The Second Fintel Financial Centres conference took place in Dublin Castle Ireland. We would like to thank all speakers, delegates, sponsors and participants for having attended.
The conference took place as business models and the entire framework of international financial centres faced radical change.
Jurisdictions equally faced change as their client businesses adapt to the changing business environment.
While the business environment has changed – and changed fundamentally in some respects, particularly in the banking and credit spheres, so also has the regulatory and fiscal environment, both with regard to taxation, regulation, and prudential management.
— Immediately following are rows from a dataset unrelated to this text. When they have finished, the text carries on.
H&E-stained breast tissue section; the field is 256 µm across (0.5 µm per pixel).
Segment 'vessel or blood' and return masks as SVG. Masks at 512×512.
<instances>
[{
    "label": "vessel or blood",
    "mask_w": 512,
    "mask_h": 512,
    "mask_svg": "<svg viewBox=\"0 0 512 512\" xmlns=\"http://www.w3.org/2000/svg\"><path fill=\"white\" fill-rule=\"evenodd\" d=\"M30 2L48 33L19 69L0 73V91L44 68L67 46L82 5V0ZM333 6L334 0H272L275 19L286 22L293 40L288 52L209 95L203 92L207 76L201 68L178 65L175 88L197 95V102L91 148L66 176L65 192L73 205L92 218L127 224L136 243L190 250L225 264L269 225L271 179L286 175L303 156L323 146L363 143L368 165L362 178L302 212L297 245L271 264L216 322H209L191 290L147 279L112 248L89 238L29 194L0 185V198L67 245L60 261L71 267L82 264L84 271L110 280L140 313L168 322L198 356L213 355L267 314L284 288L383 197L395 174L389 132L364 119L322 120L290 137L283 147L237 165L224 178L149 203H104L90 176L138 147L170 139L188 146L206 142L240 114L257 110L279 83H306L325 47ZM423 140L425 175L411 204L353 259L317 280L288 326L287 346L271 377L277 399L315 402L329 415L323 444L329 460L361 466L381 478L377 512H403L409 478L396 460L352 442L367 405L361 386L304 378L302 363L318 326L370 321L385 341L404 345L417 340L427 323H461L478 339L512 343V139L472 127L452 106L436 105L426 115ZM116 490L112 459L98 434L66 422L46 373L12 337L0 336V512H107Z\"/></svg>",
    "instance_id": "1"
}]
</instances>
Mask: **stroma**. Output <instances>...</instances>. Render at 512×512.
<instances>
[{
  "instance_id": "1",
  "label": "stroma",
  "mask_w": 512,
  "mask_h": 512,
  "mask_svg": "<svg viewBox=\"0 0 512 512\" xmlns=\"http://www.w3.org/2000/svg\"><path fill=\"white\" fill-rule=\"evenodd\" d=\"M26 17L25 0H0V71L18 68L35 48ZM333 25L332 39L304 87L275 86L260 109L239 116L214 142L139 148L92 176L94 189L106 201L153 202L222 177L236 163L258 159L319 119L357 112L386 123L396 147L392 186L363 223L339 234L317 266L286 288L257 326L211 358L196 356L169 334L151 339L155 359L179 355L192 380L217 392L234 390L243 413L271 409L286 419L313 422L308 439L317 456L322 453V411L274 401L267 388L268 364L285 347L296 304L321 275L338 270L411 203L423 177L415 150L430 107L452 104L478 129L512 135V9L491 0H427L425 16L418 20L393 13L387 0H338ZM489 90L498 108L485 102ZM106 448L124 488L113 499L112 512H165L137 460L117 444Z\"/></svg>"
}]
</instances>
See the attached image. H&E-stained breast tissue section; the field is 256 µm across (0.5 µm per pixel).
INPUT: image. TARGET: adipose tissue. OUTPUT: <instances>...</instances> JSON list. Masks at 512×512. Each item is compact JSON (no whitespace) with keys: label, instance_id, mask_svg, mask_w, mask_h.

For example, in the regulatory and tax sphere, jurisdictions that do not respond quickly enough to the changes that are coming down the track with what might be described as “smart” regulation (rather than just more regulation) will be left behind. Already, this trend has been discerned as a “flight to quality” in the GFCI Index No 5, by Z-Yen, whose author Michael Mainelli gave a keynote speech at the conference.
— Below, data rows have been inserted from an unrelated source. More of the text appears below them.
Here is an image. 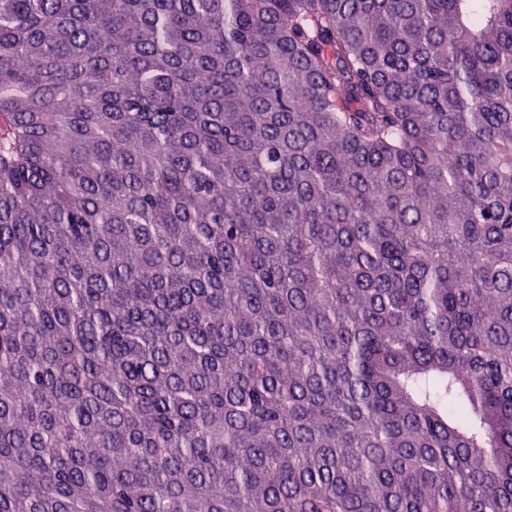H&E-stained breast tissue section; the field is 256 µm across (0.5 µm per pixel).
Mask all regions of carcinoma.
Masks as SVG:
<instances>
[{
    "mask_svg": "<svg viewBox=\"0 0 512 512\" xmlns=\"http://www.w3.org/2000/svg\"><path fill=\"white\" fill-rule=\"evenodd\" d=\"M0 512H512V0H0Z\"/></svg>",
    "mask_w": 512,
    "mask_h": 512,
    "instance_id": "1",
    "label": "carcinoma"
}]
</instances>
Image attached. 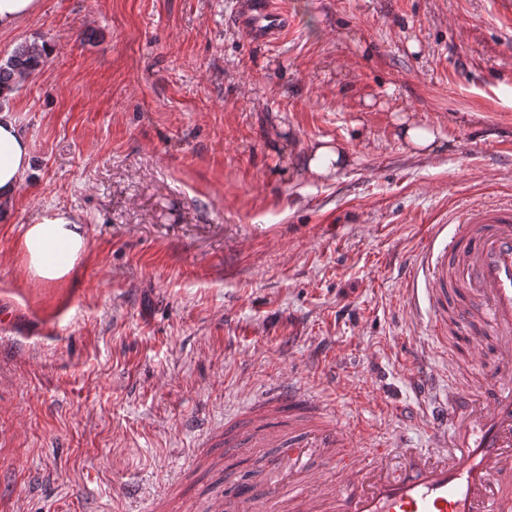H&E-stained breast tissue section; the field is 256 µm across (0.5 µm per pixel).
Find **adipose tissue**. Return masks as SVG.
Returning <instances> with one entry per match:
<instances>
[{
	"label": "adipose tissue",
	"instance_id": "1",
	"mask_svg": "<svg viewBox=\"0 0 512 512\" xmlns=\"http://www.w3.org/2000/svg\"><path fill=\"white\" fill-rule=\"evenodd\" d=\"M351 153L344 144L319 139L302 157L307 177L322 179L345 168ZM32 167L28 138L13 112L0 111V201H11ZM87 249L86 231L68 209H48L28 224L17 244L18 255L31 279L53 283L72 277Z\"/></svg>",
	"mask_w": 512,
	"mask_h": 512
}]
</instances>
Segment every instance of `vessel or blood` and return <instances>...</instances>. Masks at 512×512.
<instances>
[{"label":"vessel or blood","mask_w":512,"mask_h":512,"mask_svg":"<svg viewBox=\"0 0 512 512\" xmlns=\"http://www.w3.org/2000/svg\"><path fill=\"white\" fill-rule=\"evenodd\" d=\"M236 20L266 42L291 25L280 0H238ZM409 282L425 285L436 339L492 340L472 348L485 369L478 389L449 393L431 412L435 447L402 434L360 462L334 408L285 380L244 424H224L225 456L276 449L265 488L216 490L208 512H512V202L470 205L436 225Z\"/></svg>","instance_id":"vessel-or-blood-1"}]
</instances>
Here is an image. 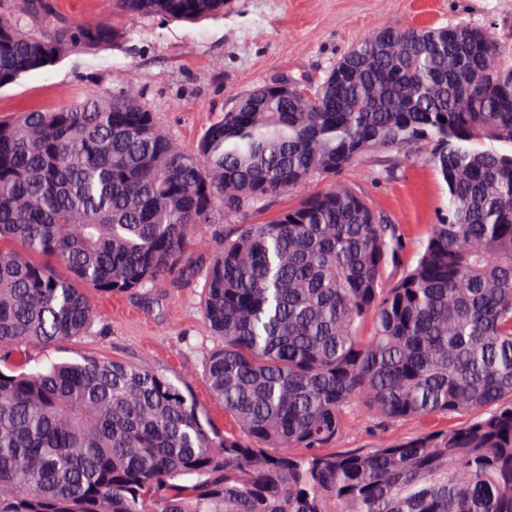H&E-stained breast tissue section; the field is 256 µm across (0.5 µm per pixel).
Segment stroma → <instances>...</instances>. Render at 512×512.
I'll return each instance as SVG.
<instances>
[{
  "label": "stroma",
  "mask_w": 512,
  "mask_h": 512,
  "mask_svg": "<svg viewBox=\"0 0 512 512\" xmlns=\"http://www.w3.org/2000/svg\"><path fill=\"white\" fill-rule=\"evenodd\" d=\"M68 21L101 20L129 32L116 48L82 54L24 74L0 88V118L26 108L52 109L83 95L128 89L158 125L184 148L256 87L284 75L318 84L365 34L383 24L441 27L465 22L506 35L512 59V0H226L224 13L196 22L112 15L104 0H53ZM349 184L399 224L414 255L432 224L448 212V190L423 153L386 148L359 157L331 181ZM233 220L203 230L182 275L161 278L131 294L90 292L96 319L82 336L31 358L78 361L86 356L149 361L181 378L217 427L224 407L203 377L218 346L202 311L205 264L224 247Z\"/></svg>",
  "instance_id": "obj_1"
}]
</instances>
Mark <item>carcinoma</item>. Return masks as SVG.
Segmentation results:
<instances>
[{
  "mask_svg": "<svg viewBox=\"0 0 512 512\" xmlns=\"http://www.w3.org/2000/svg\"><path fill=\"white\" fill-rule=\"evenodd\" d=\"M107 2L192 22L225 0ZM126 38L11 0L0 87ZM379 148L424 152L448 187L413 259L400 225L342 183L247 223ZM220 216L241 224L205 269L220 346L204 380L235 429L148 362L27 369L24 347L89 329L83 288L171 275ZM362 411L371 446L336 450ZM436 415L468 421L380 434ZM0 512H512V67L498 37L381 25L320 85L263 84L191 151L130 91L0 119Z\"/></svg>",
  "mask_w": 512,
  "mask_h": 512,
  "instance_id": "cac0c4a2",
  "label": "carcinoma"
}]
</instances>
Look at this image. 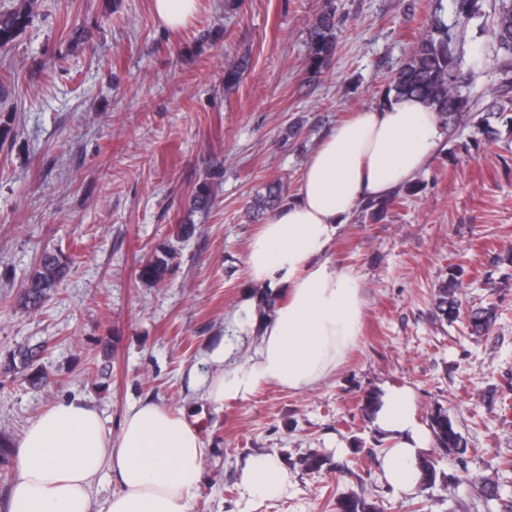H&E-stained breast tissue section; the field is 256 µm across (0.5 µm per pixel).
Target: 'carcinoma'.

As the leaders of the major world economies signal an increased determination to crack down on “tax havens” the OECD executive charged with drawing up the “grey” and “black” lists of recalcitrant centres in the spheres of tax compliance and banking secrecy, Prof Jeffrey Owens,l spoke at the conference on the key tax administration issues.
The fine points of good regulation in the financial services taxation sphere will be critical for all financial centres in the new environment – and these were spelled out by speakers such as Professor Owens, and others such as David Green from the UK's Financial Reporting Council, and Barbara Ridpath of the ICFR.